Arbeitsauftrag A:
Gib bitte eine aktualisierte Fassung des Kommentars zum Missbrauchsfall Münster wieder, und zwar alles von "Wie abscheulich! Selbst" bis hinunter zu "über das Darknet.". Ersetze darin "Herkulesaufgabe" durch "Mammutaufgabe".
Arbeitsauftrag B:
Führe den Kommentar zum Missbrauchsfall Münster nach seinem letzten Satz weiter.

Textauszug:
☆ ☆ ☆

Kommentar zum Missbrauchsfall Münster
Nur die Spitze des Eisbergs

Wie abscheulich! Selbst hart gesottene Polizisten kommen an ihre Grenzen, wenn sie sich die gefilmten menschlichen Abgründe anschauen müssen. Die von Münster ausgegangenen Missbrauchsfälle entsetzen die Menschen in der ganzen Republik.

Sonntag, 07.06.2020, 21:29 Uhr
Zwei Polizeiautos stehen in der Einfahrt zu einer Kleingartenkolonie. Eine Laube ist einer der Tatorte des vermutlichen Haupttäters. Foto: Marcel Kusch/dpa

Die ergangenen sieben Haftbefehle sind nur die Spitze des Eisbergs. Insgesamt gab es elf Festnahmen, gegen zwei weitere Verdächtige wird ermittelt. Für Polizei und Staatsanwaltschaft ist es eine Herkulesaufgabe, den Missbrauchssumpf trockenzulegen. Die perfiden Täter haben ihre abscheulichen Verbrechen passwortgeschützt. Sie haben brutal vergewaltigt. Und das haben sie gefilmt, gespeichert und professionell verschlüsselt. Kommuniziert und verbreitet wird über das Darknet.

☆ ☆ ☆

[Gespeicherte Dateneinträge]
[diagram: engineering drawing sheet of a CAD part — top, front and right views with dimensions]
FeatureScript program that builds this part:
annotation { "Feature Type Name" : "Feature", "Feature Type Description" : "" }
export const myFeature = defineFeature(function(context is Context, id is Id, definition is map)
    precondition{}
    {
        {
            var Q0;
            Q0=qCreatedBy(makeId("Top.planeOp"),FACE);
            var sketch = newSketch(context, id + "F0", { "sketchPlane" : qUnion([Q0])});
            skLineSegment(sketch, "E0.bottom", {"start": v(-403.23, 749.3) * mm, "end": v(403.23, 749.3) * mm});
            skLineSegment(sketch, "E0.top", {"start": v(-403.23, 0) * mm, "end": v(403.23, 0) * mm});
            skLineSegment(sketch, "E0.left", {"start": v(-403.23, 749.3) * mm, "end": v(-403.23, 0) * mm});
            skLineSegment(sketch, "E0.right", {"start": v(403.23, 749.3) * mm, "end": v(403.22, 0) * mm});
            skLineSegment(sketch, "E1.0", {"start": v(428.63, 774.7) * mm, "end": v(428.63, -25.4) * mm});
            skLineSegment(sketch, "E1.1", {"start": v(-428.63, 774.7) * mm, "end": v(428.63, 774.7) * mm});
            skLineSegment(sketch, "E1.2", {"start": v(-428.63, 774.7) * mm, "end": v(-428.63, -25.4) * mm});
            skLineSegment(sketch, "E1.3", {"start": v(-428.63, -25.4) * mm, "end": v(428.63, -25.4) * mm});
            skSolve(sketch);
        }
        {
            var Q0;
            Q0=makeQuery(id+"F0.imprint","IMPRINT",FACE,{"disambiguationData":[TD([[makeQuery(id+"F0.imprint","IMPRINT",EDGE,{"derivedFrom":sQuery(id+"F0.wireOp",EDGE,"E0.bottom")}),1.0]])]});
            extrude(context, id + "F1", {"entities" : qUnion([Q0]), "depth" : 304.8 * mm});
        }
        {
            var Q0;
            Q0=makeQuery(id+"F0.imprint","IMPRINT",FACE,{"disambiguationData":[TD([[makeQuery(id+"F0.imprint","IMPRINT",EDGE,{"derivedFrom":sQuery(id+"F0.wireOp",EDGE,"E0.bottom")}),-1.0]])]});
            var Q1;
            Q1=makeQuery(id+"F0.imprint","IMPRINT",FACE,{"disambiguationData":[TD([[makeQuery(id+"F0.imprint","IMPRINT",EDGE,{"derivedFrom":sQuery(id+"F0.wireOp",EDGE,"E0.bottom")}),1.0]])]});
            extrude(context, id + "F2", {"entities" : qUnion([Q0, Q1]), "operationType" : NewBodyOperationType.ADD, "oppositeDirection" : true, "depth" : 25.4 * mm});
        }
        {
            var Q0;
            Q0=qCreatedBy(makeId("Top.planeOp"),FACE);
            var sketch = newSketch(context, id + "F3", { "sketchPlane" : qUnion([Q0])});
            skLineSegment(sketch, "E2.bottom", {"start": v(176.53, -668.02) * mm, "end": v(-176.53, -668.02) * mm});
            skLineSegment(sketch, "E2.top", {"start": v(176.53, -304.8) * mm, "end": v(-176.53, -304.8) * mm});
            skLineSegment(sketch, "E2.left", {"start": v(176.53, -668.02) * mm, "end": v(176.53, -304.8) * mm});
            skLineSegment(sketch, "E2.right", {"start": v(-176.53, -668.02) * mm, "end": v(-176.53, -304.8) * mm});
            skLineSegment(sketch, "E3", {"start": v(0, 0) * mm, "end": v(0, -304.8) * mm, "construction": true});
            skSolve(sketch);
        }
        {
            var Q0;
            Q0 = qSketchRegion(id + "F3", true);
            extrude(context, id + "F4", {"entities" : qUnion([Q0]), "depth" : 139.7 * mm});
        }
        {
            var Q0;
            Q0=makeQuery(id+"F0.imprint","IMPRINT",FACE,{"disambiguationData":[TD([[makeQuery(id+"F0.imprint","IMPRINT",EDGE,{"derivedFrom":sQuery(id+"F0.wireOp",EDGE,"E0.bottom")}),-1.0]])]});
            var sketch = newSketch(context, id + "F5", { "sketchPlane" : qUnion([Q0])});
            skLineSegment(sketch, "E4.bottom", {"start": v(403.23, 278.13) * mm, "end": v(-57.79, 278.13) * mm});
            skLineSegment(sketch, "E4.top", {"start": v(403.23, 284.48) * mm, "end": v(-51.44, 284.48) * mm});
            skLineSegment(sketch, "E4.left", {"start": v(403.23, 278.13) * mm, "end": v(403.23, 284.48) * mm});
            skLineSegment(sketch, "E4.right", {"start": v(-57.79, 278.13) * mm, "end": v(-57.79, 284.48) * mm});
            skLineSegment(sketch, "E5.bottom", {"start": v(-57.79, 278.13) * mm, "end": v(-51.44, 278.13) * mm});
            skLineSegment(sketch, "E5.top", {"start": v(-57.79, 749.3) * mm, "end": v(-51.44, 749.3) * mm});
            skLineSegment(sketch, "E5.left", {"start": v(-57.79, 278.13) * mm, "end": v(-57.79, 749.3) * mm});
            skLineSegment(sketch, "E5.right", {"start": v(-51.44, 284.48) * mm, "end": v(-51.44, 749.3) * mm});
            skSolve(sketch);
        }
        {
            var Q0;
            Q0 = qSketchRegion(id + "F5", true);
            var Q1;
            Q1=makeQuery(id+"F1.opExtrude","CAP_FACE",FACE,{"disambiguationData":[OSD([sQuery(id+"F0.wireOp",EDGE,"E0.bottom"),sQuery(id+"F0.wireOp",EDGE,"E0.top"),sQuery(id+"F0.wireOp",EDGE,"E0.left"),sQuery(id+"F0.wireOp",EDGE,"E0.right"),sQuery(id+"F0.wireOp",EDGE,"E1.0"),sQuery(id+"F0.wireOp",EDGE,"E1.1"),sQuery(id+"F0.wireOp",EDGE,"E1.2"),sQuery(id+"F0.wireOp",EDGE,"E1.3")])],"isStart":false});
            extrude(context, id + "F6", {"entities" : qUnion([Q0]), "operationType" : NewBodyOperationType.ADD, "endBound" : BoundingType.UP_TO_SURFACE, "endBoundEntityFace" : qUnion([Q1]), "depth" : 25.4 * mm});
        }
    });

☆ ☆ ☆

Antwortfeld A:
Wie abscheulich! Selbst hart gesottene Polizisten kommen an ihre Grenzen, wenn sie sich die gefilmten menschlichen Abgründe anschauen müssen. Die von Münster ausgegangenen Missbrauchsfälle entsetzen die Menschen in der ganzen Republik.

Sonntag, 07.06.2020, 21:29 Uhr
Zwei Polizeiautos stehen in der Einfahrt zu einer Kleingartenkolonie. Eine Laube ist einer der Tatorte des vermutlichen Haupttäters. Foto: Marcel Kusch/dpa

Die ergangenen sieben Haftbefehle sind nur die Spitze des Eisbergs. Insgesamt gab es elf Festnahmen, gegen zwei weitere Verdächtige wird ermittelt. Für Polizei und Staatsanwaltschaft ist es eine Mammutaufgabe, den Missbrauchssumpf trockenzulegen. Die perfiden Täter haben ihre abscheulichen Verbrechen passwortgeschützt. Sie haben brutal vergewaltigt. Und das haben sie gefilmt, gespeichert und professionell verschlüsselt. Kommuniziert und verbreitet wird über das Darknet.

Antwortfeld B:
Zwei der Beschuldigten sind IT-Experten. Die Missbrauchsfälle von Münster zeigen auf bedrückende Weise, wie skrupellos und widerlich die Cyber-Kriminalität ist. Die Polizei benötigt Personal, Technik, Wissen und vor allem Zeit, um den gewissenlosen Tätern im weltweiten Netz auf die gut verdeckte Spur zu kommen. Diesmal musste eine unbekannte IP-Adresse entschlüsselt werden, um das unvorstellbare Leid dieser drei kleinen Jungen zu beenden.